AmishDude, I've heard nothing about this case, but in the book I do talk about the fact that Reverend Wright was at war with many in his own congregation over his political views.  That's one reason of many I give in the chapter on Wright for believing that Obama had to know what his minister was up to.

Stanley Kurtz, Guest Contributor

 Chris, I don't have any magical answers.  The mainstream press doesn't want to allow serious criticism based on research into Obama's past to break through to the broader public.  That's why they hype silly theories like birtherism and the notion that Obama is committed Muslim, as a way of discrediting critics.  On the other hand, Obama's critics have provided the media with plenty of fodder for that strategy.

Charles, it's true that socialists argue amongst themselves all the time about what socialism is.  One of the things I do in the book is to show how these factional battles played out among the socialist community organizers who schooled Obama.  And, yes, they did look for indirect ways to achieve socialist ends without formal government nationalization.

Stanley Kurtz, Guest Contributor

Yes, David, in Dreams from My Father, Obama speaks of his time working at a business when he was just out of college, but not yet a community organizer, as something like being a spy behind enemy lines.  Speaking about the business world as your enemy is a pretty strong hint of where the young Obama was coming from, which gets at my response to Harlech's point.

Aodhan, Obama himself tells us that he was a fan of "post-colonial" theory.  This is clearly an element of how he sees the world.  Reverend Wright was effectively an advocate of what Marxist scholars call "dependency theory," the idea that most of the troubles of Third World nations are the fault of Western capitalist exploitation.  So it's not an either/or between socialism and various forms of post-colonial theory.  I just think D'Souza tries to do too much with too little.  I try to build up a careful narrative, using measured language, lots of data, and running along Obama's larger life-trajectory.  I think that puts things in better perspective and makes a more convincing case.

Stanley Kurtz, Guest Contributor

 Stuart, I don't think Obama wants to resurrect old-style authoritarian Soviet socialism.  Like the New Party he joined in 1996, I think he's see the vision of the left parties in Scandinavia as an ideal model.  Obama probably does favor long-term moves toward a transnational legal regime, as many European leftists do.  But mostly I think he wants to downplay foreign policy controversies so as to concentrate on expanding and reshaping the American welfare state.
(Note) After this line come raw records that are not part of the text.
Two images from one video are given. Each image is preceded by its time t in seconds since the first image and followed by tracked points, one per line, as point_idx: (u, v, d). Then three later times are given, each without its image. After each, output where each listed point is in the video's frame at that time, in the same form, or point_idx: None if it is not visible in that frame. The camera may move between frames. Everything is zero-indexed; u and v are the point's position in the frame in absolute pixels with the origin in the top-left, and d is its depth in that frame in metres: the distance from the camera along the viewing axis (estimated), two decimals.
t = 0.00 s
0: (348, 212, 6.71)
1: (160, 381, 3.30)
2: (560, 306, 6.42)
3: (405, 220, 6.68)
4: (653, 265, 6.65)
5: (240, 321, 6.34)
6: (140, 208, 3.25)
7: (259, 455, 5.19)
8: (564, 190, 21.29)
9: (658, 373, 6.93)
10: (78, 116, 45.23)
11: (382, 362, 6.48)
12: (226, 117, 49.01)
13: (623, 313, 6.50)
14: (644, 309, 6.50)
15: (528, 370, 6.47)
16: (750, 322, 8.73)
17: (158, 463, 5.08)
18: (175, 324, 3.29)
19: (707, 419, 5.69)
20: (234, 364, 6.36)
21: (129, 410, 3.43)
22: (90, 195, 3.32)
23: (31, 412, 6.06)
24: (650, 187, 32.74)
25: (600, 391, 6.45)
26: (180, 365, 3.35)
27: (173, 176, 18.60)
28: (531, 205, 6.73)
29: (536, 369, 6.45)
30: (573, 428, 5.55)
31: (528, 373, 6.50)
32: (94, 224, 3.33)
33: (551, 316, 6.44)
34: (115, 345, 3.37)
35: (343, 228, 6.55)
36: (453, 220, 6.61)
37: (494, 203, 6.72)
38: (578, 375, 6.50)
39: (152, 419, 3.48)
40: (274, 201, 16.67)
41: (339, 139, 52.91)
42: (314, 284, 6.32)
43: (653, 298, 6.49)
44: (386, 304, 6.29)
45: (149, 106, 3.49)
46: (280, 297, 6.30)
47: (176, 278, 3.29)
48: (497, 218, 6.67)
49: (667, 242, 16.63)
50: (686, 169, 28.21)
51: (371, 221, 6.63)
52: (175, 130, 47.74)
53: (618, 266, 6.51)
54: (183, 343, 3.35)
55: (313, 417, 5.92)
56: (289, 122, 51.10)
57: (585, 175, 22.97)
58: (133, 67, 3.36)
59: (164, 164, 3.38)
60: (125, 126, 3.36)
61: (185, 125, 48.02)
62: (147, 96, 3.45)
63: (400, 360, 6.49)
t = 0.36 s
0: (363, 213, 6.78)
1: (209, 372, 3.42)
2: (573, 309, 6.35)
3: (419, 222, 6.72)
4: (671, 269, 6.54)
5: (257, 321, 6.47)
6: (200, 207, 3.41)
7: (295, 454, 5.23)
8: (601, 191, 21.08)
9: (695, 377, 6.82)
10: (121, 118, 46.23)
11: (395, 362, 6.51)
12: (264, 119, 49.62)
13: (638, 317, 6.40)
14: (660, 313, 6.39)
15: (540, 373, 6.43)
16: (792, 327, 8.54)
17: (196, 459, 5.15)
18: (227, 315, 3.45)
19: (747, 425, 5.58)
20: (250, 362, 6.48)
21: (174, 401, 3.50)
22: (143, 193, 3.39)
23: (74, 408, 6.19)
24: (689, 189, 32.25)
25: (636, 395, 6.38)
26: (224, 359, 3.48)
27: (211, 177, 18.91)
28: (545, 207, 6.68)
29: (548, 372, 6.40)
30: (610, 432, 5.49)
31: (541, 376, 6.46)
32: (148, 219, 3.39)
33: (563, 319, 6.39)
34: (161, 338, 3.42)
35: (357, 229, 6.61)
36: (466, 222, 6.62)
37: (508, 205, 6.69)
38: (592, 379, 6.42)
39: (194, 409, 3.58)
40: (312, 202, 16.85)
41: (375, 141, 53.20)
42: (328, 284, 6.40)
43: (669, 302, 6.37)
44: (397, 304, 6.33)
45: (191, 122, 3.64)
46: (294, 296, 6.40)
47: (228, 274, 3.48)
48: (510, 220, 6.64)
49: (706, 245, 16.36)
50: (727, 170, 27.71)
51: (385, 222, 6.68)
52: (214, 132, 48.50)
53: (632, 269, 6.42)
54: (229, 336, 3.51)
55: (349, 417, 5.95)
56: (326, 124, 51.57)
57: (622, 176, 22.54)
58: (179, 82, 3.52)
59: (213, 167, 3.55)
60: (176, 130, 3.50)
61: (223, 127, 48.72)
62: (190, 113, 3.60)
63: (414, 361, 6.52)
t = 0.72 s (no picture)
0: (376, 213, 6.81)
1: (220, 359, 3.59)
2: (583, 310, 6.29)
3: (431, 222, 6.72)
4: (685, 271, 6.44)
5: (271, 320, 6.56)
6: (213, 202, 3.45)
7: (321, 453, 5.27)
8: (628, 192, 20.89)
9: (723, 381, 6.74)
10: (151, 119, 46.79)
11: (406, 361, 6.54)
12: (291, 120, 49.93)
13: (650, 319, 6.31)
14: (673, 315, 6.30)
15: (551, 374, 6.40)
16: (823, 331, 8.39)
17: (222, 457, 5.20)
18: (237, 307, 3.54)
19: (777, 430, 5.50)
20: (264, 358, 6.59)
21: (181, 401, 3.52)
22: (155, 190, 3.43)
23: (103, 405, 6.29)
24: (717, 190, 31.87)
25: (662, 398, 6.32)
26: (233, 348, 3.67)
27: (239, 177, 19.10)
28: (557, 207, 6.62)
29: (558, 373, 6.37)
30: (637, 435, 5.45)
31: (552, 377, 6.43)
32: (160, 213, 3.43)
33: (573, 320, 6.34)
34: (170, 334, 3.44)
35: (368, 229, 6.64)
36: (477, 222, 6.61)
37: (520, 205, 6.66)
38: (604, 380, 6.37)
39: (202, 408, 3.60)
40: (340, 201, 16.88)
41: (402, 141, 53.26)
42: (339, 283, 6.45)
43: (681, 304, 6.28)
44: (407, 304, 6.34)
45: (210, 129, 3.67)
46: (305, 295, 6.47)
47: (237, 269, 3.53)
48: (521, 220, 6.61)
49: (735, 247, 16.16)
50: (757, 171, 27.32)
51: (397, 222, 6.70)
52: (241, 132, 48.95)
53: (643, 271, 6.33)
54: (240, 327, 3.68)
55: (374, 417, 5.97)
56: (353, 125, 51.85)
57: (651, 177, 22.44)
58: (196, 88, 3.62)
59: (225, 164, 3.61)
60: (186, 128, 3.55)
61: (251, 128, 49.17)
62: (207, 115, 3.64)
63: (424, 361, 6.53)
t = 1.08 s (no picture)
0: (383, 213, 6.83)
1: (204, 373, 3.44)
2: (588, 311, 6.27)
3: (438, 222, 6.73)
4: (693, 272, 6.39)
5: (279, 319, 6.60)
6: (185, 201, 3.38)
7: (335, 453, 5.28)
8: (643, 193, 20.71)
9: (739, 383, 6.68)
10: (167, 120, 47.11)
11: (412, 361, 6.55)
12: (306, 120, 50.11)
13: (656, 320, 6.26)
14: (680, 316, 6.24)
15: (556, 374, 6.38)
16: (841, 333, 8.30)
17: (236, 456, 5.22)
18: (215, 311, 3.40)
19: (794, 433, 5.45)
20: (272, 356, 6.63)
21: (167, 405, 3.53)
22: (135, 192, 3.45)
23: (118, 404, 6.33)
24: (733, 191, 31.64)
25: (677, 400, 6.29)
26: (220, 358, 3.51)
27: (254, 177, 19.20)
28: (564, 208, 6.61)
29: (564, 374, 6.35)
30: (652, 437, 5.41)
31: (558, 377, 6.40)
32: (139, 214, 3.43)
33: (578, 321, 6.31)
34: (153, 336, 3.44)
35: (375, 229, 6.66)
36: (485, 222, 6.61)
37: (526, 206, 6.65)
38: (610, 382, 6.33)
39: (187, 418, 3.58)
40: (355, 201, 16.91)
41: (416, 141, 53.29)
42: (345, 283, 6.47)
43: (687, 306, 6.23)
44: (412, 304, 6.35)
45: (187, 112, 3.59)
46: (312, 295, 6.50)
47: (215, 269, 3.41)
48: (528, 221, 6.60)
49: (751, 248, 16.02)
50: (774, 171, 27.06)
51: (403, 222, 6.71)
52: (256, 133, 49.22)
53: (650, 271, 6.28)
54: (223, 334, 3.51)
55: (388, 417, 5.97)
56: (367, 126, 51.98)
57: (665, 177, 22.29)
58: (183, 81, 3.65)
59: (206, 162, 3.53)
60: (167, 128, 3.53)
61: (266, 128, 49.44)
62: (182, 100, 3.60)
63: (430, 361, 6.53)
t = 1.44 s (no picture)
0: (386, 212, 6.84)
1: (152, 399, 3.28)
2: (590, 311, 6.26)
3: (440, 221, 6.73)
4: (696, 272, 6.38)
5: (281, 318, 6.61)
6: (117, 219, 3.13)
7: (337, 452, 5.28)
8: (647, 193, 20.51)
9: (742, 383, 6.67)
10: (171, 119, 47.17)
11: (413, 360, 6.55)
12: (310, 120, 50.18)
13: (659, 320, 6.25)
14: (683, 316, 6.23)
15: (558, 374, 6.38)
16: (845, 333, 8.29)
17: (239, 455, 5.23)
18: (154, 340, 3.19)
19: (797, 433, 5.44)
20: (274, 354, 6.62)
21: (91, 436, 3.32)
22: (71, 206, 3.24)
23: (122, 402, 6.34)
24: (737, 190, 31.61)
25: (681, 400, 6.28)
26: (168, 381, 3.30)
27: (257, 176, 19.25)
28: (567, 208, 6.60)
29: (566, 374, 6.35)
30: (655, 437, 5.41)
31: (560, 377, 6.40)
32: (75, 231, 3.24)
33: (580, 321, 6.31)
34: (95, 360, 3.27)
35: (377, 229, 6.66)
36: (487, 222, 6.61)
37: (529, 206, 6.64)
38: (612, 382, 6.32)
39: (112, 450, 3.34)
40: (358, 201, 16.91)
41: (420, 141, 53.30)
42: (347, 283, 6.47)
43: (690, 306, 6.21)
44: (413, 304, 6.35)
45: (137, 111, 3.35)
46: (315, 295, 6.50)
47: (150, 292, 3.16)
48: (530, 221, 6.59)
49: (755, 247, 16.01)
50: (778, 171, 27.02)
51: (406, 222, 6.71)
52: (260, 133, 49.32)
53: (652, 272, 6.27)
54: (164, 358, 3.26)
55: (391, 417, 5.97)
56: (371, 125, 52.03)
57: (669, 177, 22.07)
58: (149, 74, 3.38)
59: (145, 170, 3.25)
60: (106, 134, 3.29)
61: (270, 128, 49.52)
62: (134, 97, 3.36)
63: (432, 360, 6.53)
Harlech, if all we had was information on Obama in 1996 and today, your take would be one plausible way of making sense of his motivations.  When you look at the full trajectory of his life, however, I think Weigel's idea of Obama as pandering liberal hack fails.  In Radical-in-Chief I trace out a continuous thread of socialist activity.  Obama himself, in his memoirs, emphasizes the sincerity and continuity of his deepest political convictions.  I think that's sincere, and tough to fake, even if Obama has omitted to tell us the full dimensions of what his convictions are.